## [Excerpted text]
--- START ---
Legalized Age Discrimination In Federal Courts
Age discrimination victims have no right to a federal jury trial, which is available in cases involving discrimination based on race, sex, religion, color and national origin.
A federal judge recently said postal service worker Ella D. Vick is entitled to a jury trial next month on claims of sex discrimination and retaliation lodged against the U.S. Postmaster General under Title VII of the Civil Rights Act.
But Vicks is not entitled to a jury trial on her claims of age discrimination under the Age Discrimination in Employment Act (ADEA) and interference with the Family and Medical Leave Act (FMLA). They will be decided by the judge.
U.S. District Judge Tanya S. Chutkan said the parties agreed that courts have decided the ADEA does not provide the right to a federal jury trial. Judge Chutkan ruled the FMLA also does not provide a right to a jury trial, because it lacks an express provision granting a right to a jury trial.
--- END ---
## [Work order 1]
Decide whether each statement agrees with the article on age discrimination in federal courts, answering yes or no and quoting the words of the article that settle it.
(a) The judge found that Ella D. Vick may have a jury hear her claims of sex discrimination and retaliation.
(b) Judge Chutkan ruled that the FMLA gives a right to a jury trial.
(c) The claims were brought against the U.S. Postmaster General.
## [Work order 2]
According to the article on age discrimination in federal courts, why does the FMLA not provide a right to a jury trial?
## [Work order 3]
Continue the article on age discrimination in federal courts from its last sentence.

## [Recorded information]
--- START ---
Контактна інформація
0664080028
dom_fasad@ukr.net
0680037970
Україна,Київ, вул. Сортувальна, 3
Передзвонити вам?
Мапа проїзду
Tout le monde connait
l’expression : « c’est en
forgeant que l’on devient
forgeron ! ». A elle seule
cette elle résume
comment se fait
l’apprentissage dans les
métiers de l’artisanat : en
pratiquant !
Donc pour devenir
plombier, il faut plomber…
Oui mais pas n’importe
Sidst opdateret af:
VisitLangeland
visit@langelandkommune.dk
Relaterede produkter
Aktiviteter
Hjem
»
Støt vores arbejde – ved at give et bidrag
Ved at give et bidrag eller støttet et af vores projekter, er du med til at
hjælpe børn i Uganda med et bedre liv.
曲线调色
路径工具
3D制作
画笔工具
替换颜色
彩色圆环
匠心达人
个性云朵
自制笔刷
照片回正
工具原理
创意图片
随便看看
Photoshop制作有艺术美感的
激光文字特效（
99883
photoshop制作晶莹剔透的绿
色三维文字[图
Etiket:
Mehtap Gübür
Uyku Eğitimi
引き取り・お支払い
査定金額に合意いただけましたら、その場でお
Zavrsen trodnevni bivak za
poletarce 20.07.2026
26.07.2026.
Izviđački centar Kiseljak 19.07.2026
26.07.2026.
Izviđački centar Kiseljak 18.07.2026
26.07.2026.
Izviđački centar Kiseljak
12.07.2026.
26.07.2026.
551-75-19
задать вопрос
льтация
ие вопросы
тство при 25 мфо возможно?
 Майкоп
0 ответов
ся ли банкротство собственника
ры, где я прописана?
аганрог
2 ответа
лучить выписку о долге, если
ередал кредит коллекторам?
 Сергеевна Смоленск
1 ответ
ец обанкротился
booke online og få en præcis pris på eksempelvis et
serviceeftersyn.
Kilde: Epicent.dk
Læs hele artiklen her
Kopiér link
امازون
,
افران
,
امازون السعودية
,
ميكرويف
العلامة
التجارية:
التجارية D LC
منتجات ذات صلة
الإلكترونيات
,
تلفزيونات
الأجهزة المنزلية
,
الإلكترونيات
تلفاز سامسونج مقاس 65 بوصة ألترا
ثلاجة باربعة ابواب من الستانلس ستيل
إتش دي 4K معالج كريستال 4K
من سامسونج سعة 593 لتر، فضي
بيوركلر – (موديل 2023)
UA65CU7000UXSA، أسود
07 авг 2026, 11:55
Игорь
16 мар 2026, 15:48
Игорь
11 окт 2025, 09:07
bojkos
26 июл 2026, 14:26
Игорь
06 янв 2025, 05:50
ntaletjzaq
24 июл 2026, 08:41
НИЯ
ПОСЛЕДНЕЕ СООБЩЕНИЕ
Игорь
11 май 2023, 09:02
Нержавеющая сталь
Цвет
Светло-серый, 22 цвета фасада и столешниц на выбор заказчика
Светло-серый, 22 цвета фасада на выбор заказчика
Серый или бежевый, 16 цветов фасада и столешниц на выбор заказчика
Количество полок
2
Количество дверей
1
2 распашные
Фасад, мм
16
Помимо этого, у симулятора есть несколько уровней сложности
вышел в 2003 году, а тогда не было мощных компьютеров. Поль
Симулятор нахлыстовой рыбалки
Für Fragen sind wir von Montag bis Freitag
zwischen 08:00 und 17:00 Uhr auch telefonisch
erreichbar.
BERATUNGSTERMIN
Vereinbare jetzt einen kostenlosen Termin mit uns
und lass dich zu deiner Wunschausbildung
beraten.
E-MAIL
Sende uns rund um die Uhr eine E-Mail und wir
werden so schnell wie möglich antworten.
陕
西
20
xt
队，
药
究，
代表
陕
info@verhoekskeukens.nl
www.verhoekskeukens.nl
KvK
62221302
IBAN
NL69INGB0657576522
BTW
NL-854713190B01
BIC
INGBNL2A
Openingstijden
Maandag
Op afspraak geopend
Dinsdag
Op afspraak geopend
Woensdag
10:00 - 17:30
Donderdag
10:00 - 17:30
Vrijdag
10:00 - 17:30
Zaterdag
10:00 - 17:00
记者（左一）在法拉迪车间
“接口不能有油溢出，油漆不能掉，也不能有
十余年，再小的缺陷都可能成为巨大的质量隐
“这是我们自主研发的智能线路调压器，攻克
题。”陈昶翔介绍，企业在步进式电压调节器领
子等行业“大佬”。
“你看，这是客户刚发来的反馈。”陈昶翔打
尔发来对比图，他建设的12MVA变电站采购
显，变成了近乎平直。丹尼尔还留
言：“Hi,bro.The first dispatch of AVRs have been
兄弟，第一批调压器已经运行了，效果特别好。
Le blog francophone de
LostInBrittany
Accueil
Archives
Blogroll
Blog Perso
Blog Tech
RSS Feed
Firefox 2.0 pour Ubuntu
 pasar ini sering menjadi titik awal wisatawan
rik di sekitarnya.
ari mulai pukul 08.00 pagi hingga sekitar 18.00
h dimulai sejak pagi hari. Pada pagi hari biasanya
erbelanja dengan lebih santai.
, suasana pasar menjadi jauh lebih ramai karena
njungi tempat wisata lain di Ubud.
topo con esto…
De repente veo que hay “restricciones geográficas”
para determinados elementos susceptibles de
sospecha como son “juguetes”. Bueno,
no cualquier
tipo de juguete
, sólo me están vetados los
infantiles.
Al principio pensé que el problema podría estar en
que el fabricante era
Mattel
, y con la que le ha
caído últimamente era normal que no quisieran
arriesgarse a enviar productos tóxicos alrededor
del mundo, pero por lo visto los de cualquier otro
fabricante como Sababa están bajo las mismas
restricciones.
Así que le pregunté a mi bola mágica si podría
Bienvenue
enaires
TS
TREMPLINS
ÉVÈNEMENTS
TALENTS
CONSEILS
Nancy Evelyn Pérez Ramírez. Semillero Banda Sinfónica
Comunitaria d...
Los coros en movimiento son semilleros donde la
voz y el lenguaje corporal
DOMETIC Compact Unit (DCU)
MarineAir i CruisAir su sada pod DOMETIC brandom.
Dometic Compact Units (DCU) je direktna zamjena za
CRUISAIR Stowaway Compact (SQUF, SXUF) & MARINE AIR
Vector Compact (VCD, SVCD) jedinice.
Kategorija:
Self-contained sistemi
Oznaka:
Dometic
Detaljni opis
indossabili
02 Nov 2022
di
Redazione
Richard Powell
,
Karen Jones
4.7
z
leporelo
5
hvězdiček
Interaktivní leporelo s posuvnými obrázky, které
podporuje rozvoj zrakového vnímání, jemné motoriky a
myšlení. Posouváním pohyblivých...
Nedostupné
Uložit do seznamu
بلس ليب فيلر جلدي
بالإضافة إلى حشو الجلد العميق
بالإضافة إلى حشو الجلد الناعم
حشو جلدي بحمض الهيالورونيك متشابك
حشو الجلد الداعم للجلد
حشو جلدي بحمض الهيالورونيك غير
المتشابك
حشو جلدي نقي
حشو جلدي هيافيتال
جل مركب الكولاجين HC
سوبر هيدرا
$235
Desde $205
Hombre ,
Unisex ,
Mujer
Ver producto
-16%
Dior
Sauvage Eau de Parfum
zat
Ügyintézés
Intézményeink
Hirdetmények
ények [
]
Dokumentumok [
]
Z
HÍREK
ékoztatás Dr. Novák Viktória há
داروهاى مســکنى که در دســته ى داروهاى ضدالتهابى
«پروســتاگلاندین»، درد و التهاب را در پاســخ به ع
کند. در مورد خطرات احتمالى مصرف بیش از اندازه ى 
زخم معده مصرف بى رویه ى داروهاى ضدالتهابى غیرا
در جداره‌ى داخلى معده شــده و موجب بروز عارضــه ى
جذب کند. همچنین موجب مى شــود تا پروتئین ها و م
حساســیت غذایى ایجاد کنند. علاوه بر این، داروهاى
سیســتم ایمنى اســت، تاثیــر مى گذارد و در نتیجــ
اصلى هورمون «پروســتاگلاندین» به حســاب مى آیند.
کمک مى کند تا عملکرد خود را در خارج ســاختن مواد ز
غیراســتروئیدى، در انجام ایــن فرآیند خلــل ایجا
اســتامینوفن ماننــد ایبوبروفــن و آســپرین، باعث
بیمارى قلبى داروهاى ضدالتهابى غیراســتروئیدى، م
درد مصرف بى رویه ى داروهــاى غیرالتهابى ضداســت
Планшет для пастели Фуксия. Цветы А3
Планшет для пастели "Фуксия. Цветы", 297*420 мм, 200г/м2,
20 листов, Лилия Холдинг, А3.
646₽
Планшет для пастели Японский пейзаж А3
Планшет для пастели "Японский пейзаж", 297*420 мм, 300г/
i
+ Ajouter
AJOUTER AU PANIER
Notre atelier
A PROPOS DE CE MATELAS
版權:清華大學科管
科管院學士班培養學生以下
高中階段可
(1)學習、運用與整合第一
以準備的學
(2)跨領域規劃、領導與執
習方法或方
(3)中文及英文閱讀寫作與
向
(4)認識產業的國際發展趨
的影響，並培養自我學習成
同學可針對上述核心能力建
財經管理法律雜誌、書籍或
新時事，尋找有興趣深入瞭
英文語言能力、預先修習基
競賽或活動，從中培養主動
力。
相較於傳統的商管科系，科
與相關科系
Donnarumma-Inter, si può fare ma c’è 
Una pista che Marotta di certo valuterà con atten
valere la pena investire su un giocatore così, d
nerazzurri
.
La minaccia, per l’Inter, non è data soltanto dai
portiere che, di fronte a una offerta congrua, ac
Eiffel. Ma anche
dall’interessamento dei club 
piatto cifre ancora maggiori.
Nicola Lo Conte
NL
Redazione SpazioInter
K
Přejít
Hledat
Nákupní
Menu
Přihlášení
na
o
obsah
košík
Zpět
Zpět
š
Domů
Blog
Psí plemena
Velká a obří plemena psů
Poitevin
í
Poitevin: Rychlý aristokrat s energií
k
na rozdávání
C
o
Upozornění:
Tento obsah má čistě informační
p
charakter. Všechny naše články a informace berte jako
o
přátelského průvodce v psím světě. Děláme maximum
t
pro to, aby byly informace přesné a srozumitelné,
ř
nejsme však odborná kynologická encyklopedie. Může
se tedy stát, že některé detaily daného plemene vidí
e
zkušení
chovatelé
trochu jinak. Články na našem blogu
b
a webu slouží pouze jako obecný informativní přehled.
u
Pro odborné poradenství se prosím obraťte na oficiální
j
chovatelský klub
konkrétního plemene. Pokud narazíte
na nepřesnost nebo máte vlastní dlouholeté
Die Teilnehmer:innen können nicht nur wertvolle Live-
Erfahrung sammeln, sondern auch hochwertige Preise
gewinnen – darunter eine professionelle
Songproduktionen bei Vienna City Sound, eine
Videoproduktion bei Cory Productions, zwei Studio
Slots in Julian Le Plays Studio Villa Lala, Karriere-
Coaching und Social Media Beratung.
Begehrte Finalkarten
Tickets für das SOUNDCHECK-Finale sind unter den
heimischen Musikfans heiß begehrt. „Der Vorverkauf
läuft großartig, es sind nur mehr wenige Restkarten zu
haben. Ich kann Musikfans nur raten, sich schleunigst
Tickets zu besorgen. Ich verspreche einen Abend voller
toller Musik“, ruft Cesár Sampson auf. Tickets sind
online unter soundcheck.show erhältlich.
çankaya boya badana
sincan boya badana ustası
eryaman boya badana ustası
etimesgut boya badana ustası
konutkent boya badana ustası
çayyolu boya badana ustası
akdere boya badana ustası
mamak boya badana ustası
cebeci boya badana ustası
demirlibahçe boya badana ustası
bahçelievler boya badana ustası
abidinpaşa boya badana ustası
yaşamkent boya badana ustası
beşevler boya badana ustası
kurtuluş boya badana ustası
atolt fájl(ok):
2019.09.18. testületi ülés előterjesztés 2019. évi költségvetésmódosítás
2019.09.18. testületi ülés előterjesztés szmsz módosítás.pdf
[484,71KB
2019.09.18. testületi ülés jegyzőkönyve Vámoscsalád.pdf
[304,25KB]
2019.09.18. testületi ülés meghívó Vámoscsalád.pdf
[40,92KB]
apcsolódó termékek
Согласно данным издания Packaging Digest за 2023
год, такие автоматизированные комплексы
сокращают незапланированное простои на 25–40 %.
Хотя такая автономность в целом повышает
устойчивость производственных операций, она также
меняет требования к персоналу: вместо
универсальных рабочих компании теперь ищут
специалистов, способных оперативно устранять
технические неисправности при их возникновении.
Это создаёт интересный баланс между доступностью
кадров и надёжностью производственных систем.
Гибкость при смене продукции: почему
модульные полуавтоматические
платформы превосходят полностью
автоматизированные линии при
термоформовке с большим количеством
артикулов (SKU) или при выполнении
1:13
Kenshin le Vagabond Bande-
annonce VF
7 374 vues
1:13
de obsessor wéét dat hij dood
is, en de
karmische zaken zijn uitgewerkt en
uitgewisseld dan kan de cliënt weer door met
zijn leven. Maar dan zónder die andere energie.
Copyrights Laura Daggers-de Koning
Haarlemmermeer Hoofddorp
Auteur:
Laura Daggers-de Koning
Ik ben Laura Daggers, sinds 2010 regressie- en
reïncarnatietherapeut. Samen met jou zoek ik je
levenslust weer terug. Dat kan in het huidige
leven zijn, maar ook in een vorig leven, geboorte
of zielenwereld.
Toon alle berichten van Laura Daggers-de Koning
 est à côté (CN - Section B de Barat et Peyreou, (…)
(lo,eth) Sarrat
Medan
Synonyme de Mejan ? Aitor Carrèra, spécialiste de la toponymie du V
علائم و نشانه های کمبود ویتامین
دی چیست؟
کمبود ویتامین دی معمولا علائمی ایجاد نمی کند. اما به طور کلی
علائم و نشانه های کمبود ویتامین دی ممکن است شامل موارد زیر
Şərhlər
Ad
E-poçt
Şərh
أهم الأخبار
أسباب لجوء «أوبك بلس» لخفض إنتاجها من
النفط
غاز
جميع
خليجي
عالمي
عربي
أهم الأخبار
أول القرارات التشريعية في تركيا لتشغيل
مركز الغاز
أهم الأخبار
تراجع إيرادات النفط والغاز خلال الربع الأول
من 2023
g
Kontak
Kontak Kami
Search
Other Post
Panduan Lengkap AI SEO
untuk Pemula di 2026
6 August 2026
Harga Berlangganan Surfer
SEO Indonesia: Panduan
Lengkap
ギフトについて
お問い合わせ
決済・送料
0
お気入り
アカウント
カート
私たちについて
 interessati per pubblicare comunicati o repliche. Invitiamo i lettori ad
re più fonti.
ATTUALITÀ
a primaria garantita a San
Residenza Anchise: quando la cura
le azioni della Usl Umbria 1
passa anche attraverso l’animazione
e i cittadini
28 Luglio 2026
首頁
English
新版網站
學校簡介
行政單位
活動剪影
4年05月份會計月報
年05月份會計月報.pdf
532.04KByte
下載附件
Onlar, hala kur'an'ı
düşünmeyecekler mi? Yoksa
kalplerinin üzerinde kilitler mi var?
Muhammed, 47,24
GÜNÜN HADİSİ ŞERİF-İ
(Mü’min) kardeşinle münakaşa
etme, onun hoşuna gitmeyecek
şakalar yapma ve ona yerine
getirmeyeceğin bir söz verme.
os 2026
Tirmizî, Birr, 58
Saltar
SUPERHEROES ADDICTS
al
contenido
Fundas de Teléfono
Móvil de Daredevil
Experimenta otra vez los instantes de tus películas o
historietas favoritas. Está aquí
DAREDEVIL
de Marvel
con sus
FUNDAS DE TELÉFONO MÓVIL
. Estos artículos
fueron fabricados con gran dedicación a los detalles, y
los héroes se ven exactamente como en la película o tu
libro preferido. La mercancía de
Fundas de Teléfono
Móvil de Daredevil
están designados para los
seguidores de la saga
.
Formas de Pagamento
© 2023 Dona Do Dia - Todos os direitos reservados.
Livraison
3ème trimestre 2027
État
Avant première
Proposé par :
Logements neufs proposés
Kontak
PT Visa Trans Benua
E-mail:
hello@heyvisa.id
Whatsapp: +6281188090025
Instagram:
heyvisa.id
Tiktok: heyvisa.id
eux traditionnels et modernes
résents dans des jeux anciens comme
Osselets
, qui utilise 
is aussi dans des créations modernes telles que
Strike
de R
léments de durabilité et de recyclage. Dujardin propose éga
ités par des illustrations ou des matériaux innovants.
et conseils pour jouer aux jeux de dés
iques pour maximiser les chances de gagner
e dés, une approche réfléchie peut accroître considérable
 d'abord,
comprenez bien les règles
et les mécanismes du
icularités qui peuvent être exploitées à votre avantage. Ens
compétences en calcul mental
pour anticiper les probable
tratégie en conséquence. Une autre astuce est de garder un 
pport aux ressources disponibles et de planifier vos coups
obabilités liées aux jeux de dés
--- END ---
## [Exercise output 1]
(a) Yes: "Ella D. Vick is entitled to a jury trial next month on claims of sex discrimination and retaliation"
(b) No: "Judge Chutkan ruled the FMLA also does not provide a right to a jury trial"
(c) Yes: "lodged against the U.S. Postmaster General"

## [Exercise output 2]
It lacks an express provision granting a right to a jury trial.

## [Exercise output 3]
So Vicks’ trial will be schizophrenic. Half will be decided by a jury of her peers. The other half will be decided by a federal judge who is effectively immune from age discrimination because she has lifetime tenure.
Legalized Age Discrimination
Older workers seeking a remedy for employment discrimination face legalized age discrimination in the federal court system, seemingly in direct violation of the U.S. Constitution.
The Fifth Amendment’s Due Process Clause requires the U.S. government to practice equal protection.
The Seventh Amendment, which extends the right to a federal jury trial to civil cases involving employment discrimination, says nothing about exempting older workers.